--- START Extract ---

Thursday, June 1, 2023

Hafez (Wine, Boys, and Song)

 


My Love Has Sent No Letter

My love has sent no letter for
  A long time now--I've heard
No salutations from him, no
  Inquiries, not one word;

I've written him a hundred times,
  But that hard-riding king
Has sent no emissary back,
  No message, not a thing!

I'm wild with waiting, crazy, but
  He's sent no envoy here--
No strutting partridge has turned up,
  No graceful, skittish deer.

He knows my heart must now be like
  A fluttering bird, but he
Has yet to send one sinuous line
  To lure and capture me.

Damn him, that sweet-lipped serving boy
  Knows very well that I
Need wine now, but he pours me none
  Although my glass is dry.

How much I boasted of his favors,
  The kindnesses we share--
And now I've no idea at all
  Of how he is, or where.

But this is no surprise, Hafez;
  Calm yourself, and behave!
A king can't be expected to
  Write letters to a slave.

-Hafez (tr. Dick Davis)

Hafez (1325-1390, roughly) was a Persian poet, largely based in Shiraz. He enjoyed the patronage of Abu Es'haq (transliterations vary) of the Inju dynasty who ruled in southwestern Iran until Abu Es'haq was deposed in 1353. Abu Es'haq tolerated wine, liked poetry, but his replacement Mobarez al-Din was a more conventional Muslim, and Hafez was forced into exile, at least until Mobarez al-Din was subsequently overthrown a year later.

I've read other translations of Hafez (Robert Bly, others), but I've been quite taken with Dick Davis', which was done for Penguin. There are two other Shirazi poets in the volume--Jahan Malek Khatun, the niece of Abu Es'haq, and Obayd-e Zakani, but I haven't gotten to them yet. Given Hafez' reputation, I felt a glass of wine should stand by his side.

--- END Extract ---
--- START Excerpted data ---

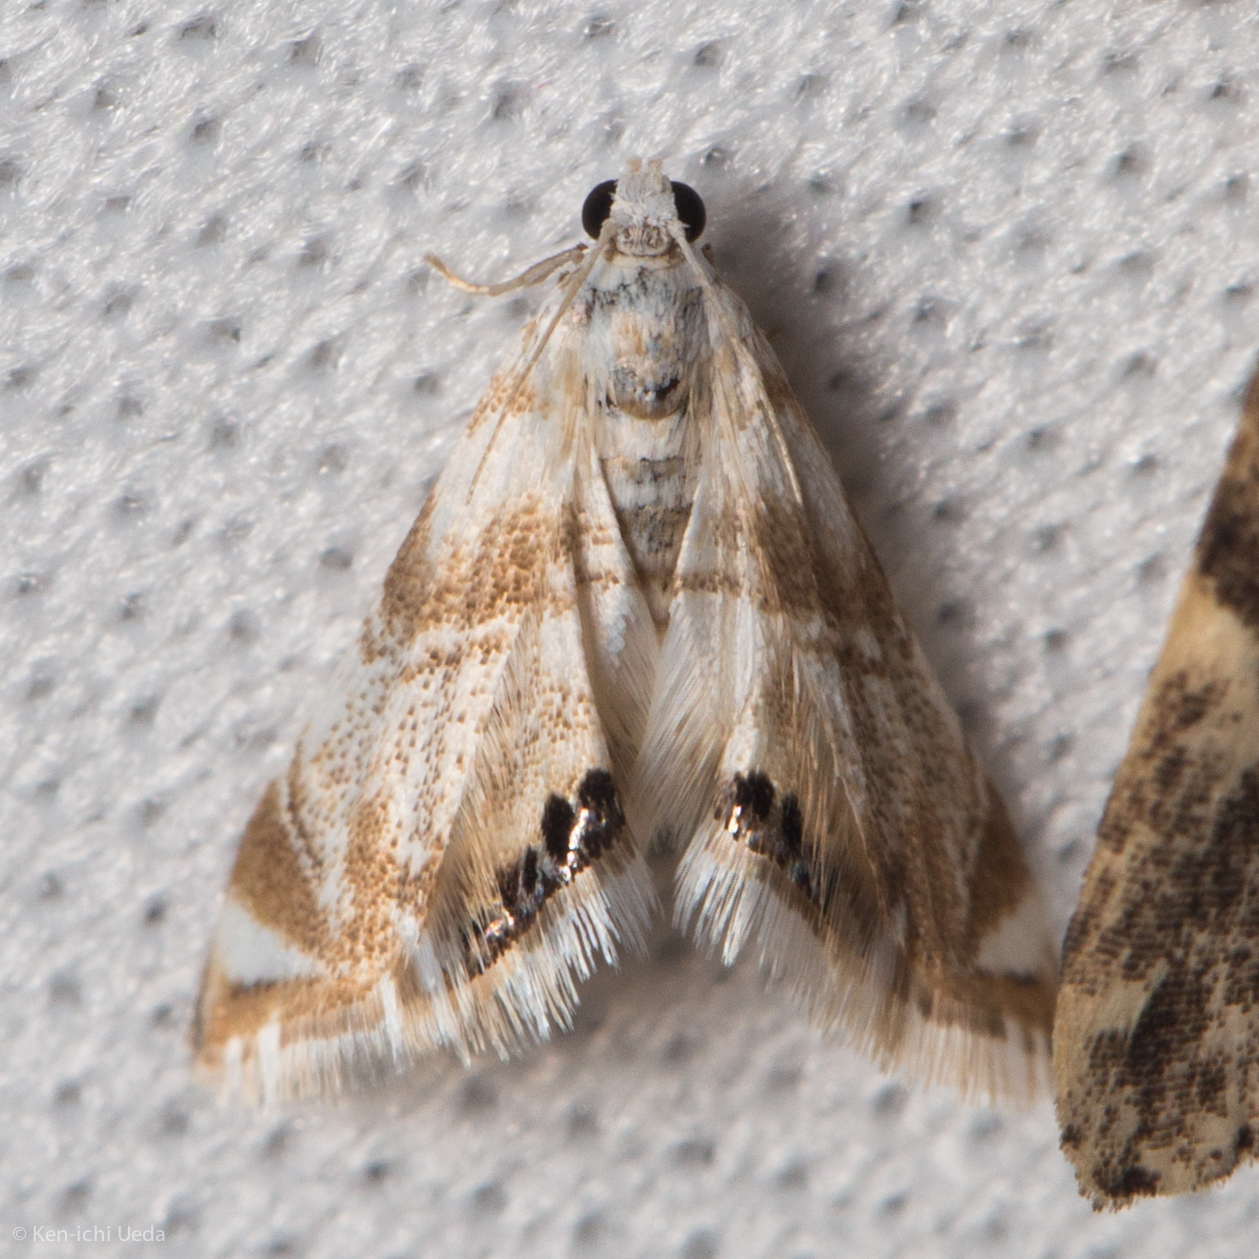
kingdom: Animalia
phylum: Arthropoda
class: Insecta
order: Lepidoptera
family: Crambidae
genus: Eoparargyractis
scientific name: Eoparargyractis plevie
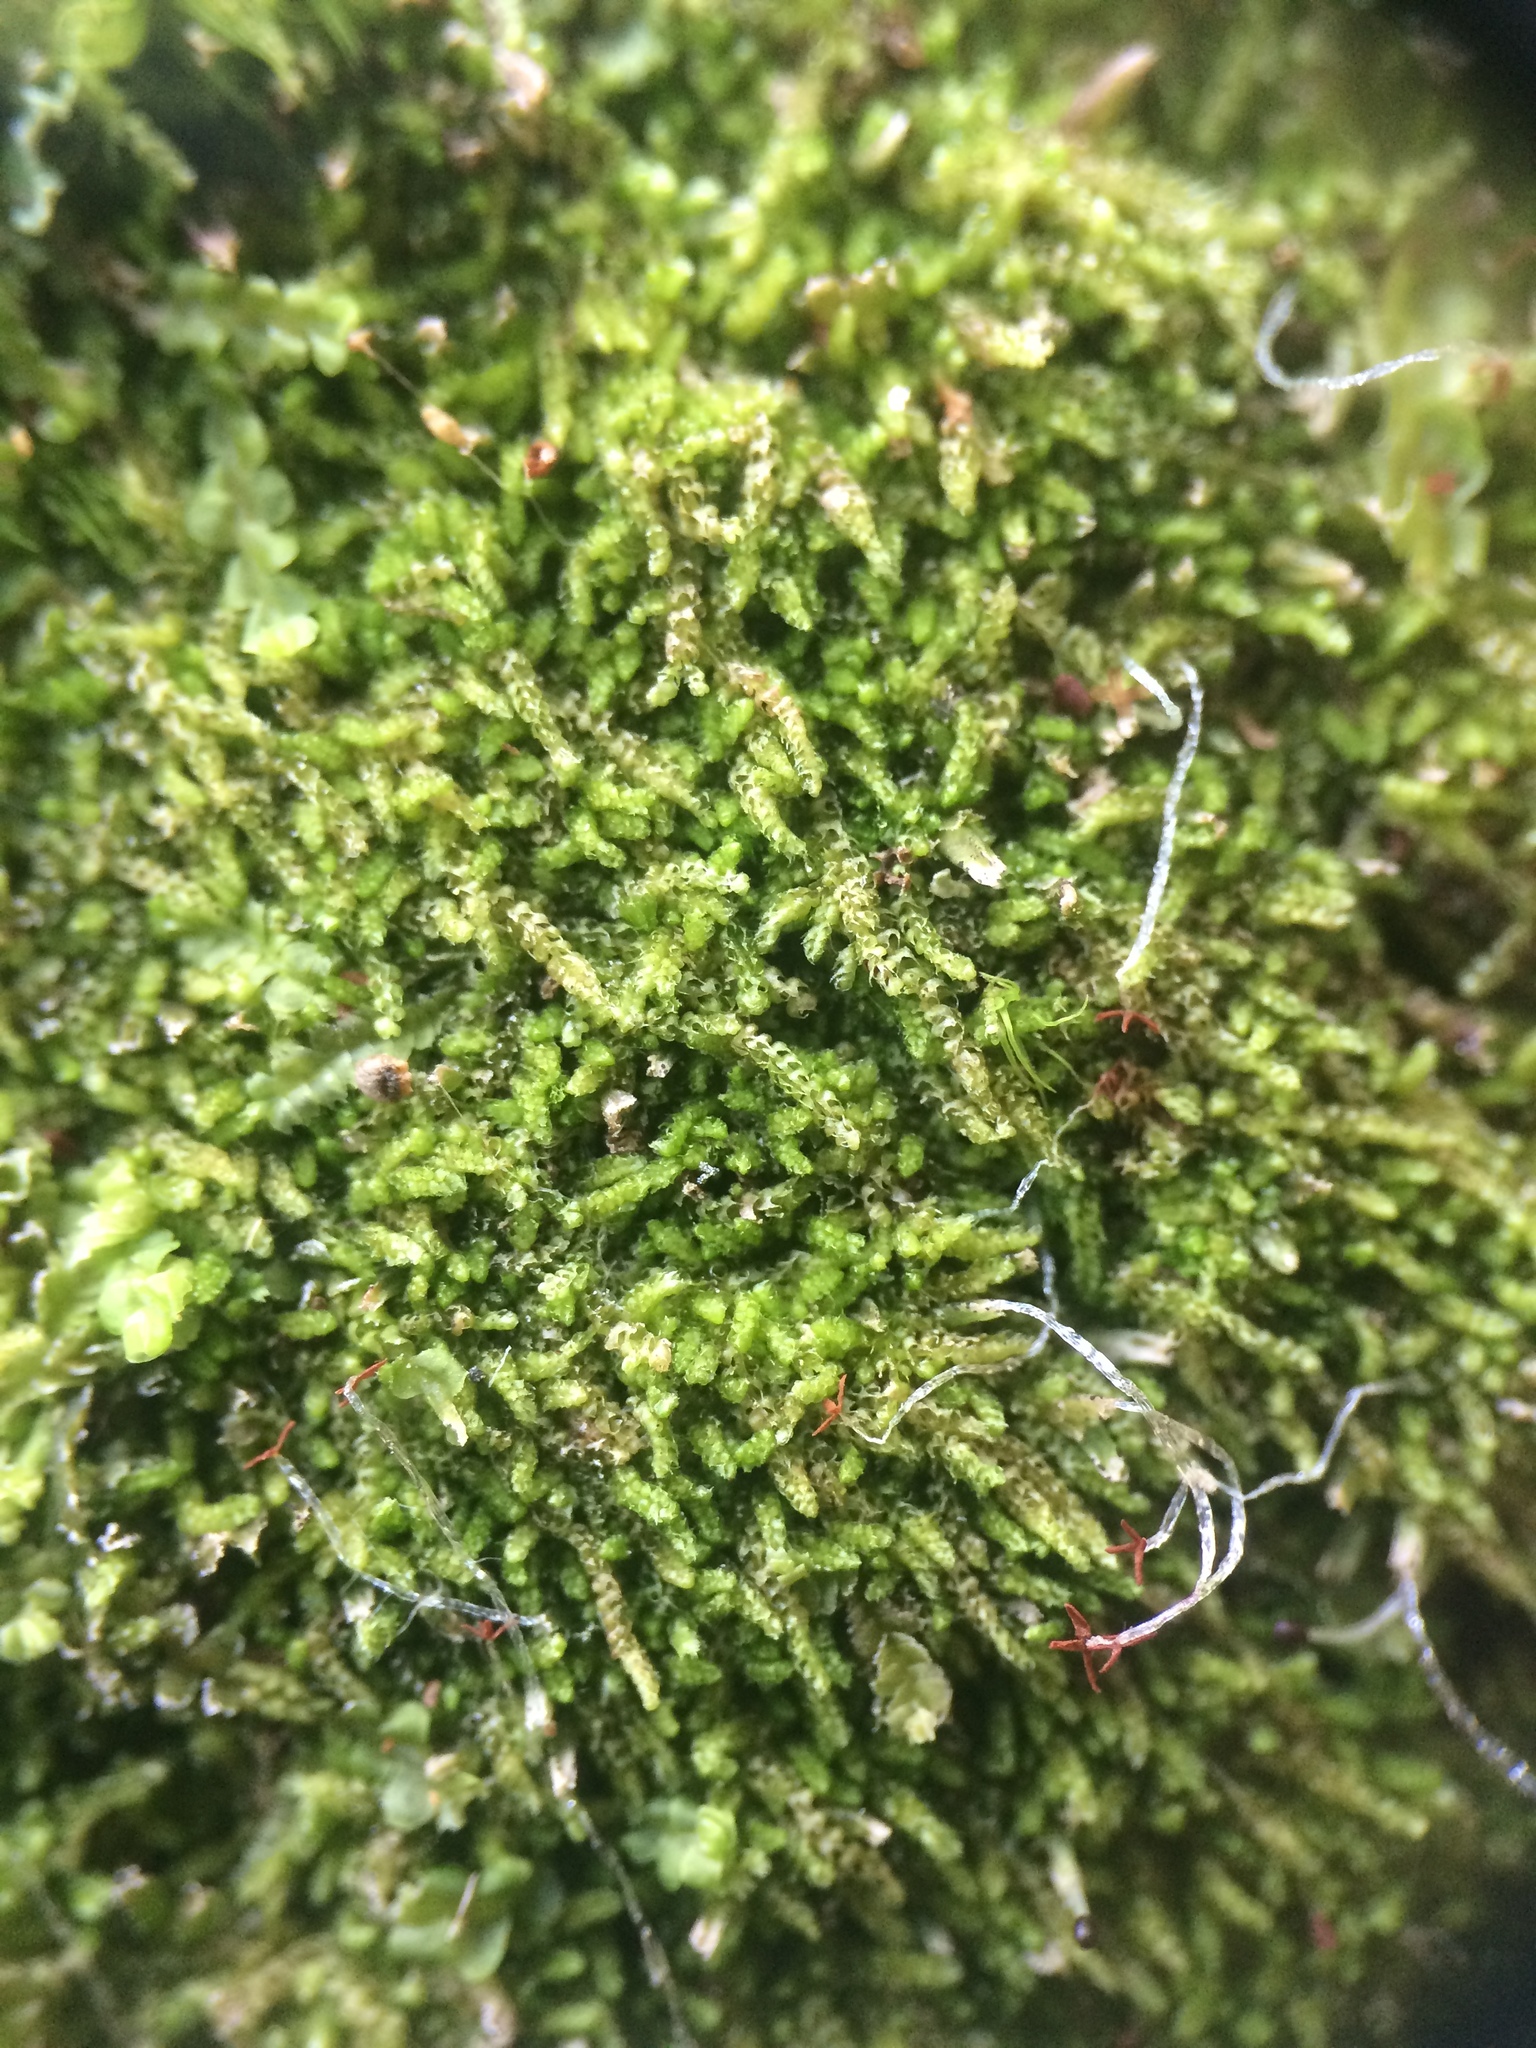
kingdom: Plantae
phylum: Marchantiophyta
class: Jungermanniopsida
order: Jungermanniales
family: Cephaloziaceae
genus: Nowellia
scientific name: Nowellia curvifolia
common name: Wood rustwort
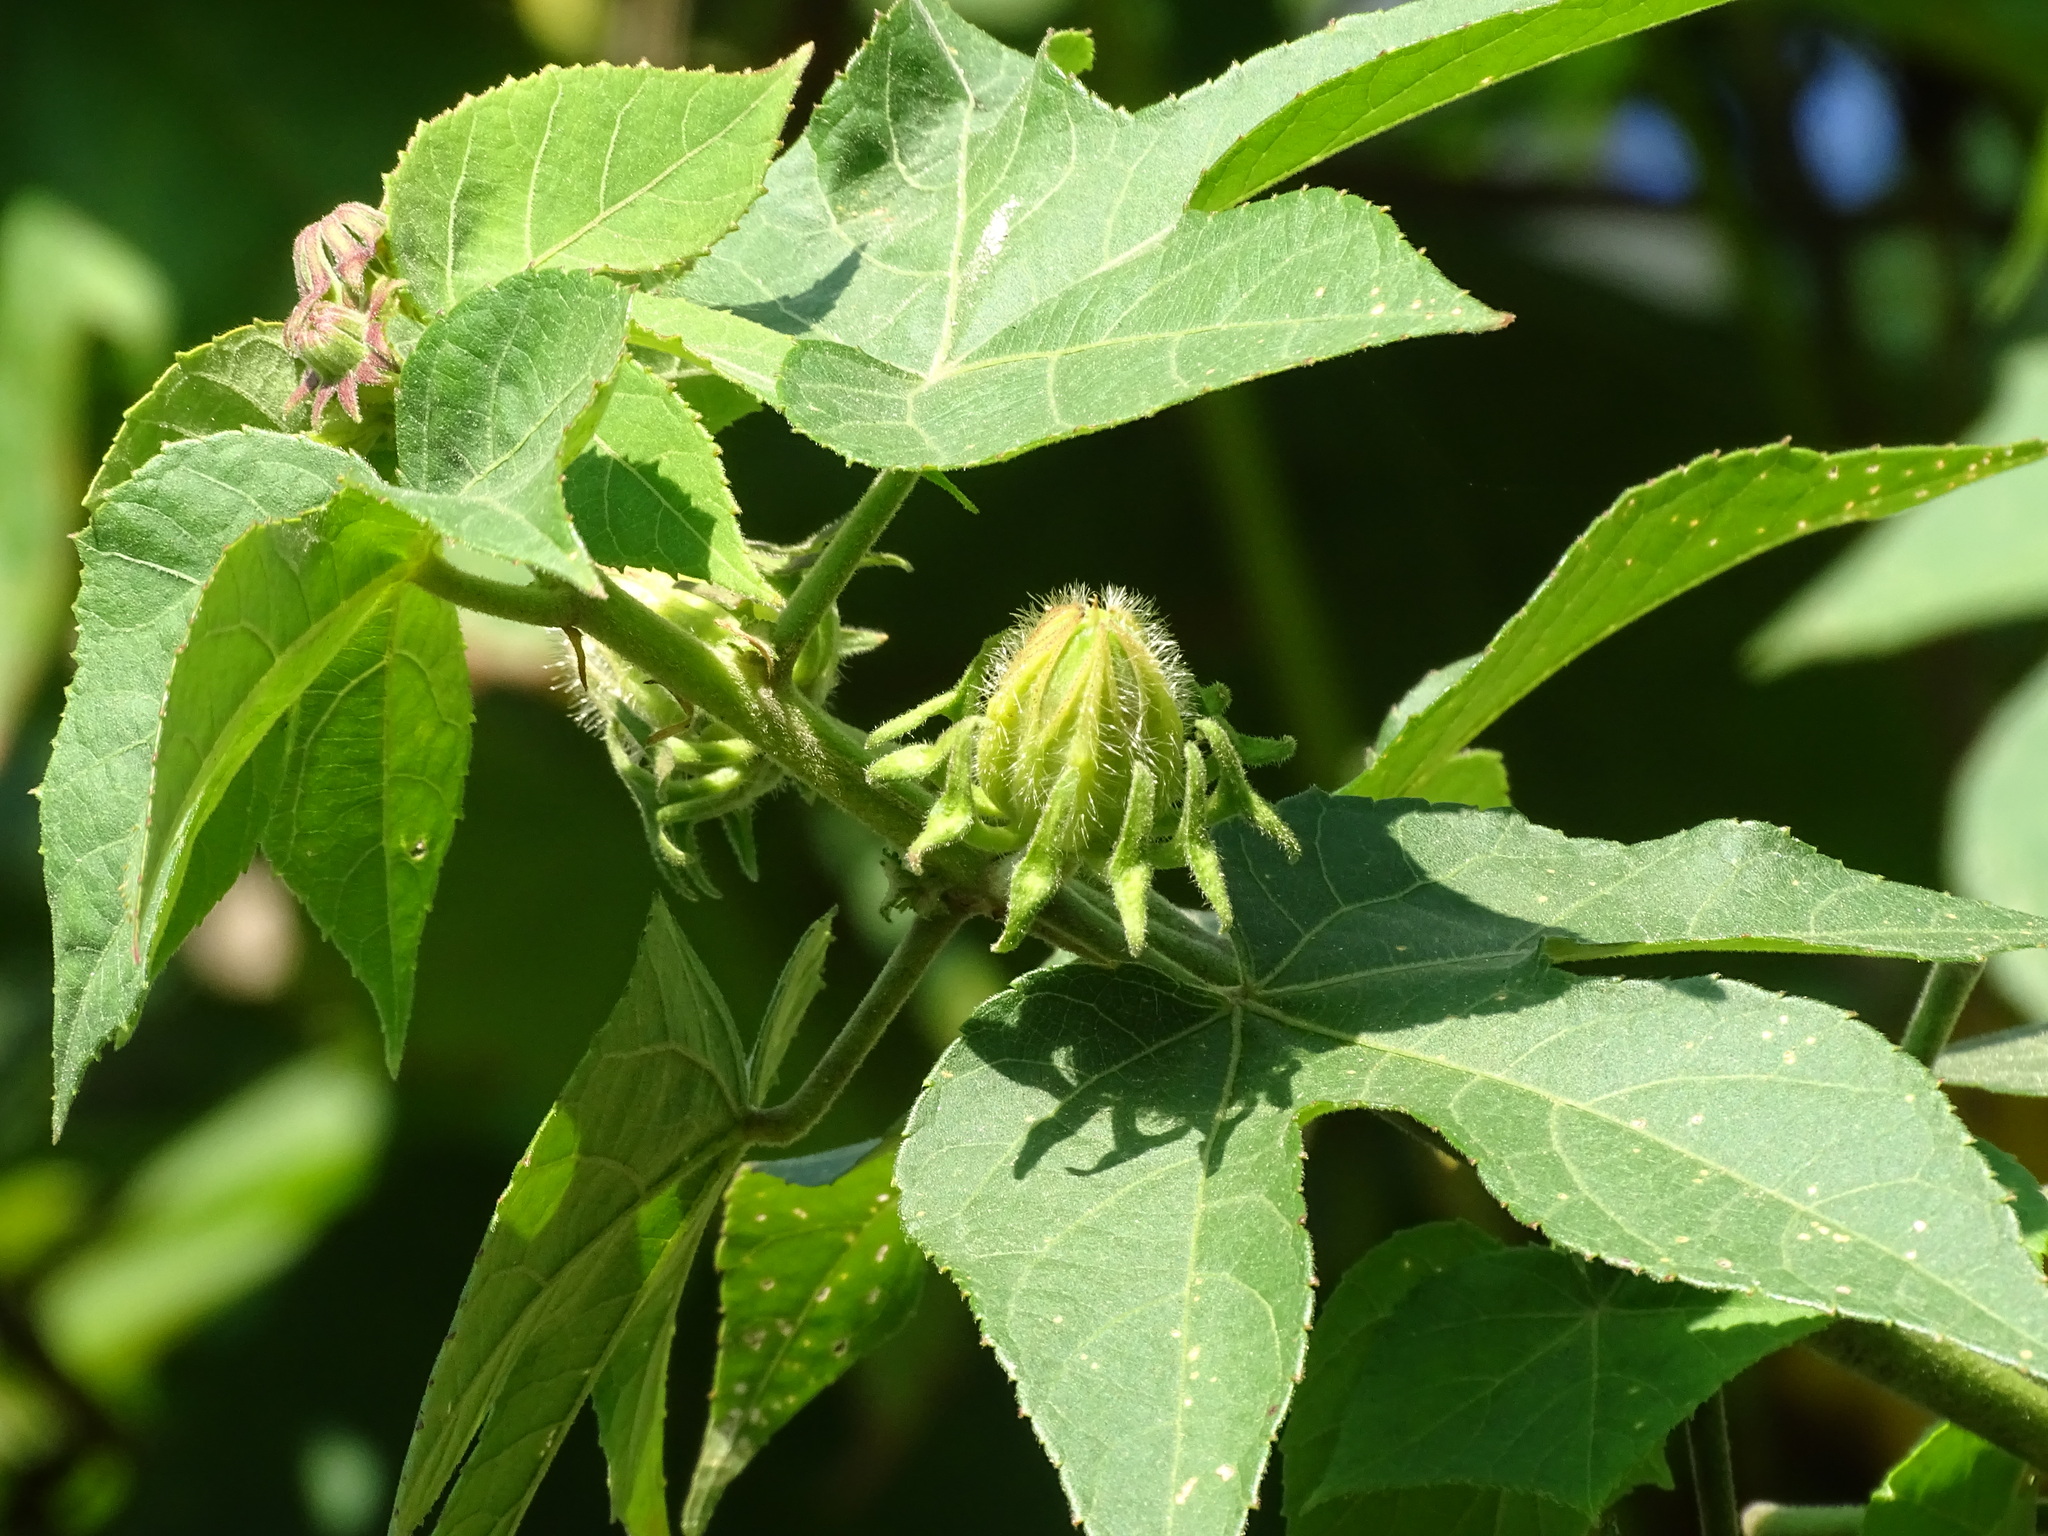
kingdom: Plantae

--- END Excerpted data ---

- [Directions for this task]:
Write what follows the last sentence of the Hafez post above.

- [Task result]:
But wine, women (or boys), and song isn't all there is to Hafez. He's sometimes read as if he were writing drinking songs, and sometimes read as if he were a mystic. Davis is insistent that both interpretations are valid, and neither be dismissed, and this poem struck me as a good example of one that could be read either way. It was apparently a convention of Persian poetry of the time to treat one's lover as royalty and one's self as base, so it's not certain that the king mentioned is actually kingly. But it is equally possible that Hafez is thinking of someone altogether more Lordly, who's not responding to Hafez' entreaties.

4 comments:

  1. This is beautiful. I have to get a copy. My favourite of Hafiz/ Hafez is this:
    It is not for you to say Hafiz
    That the rose is one of God’s creations
    However heavenly it might smell
    You have to think of the time
    When you are both dead and gone
    And people are interested only in your successors.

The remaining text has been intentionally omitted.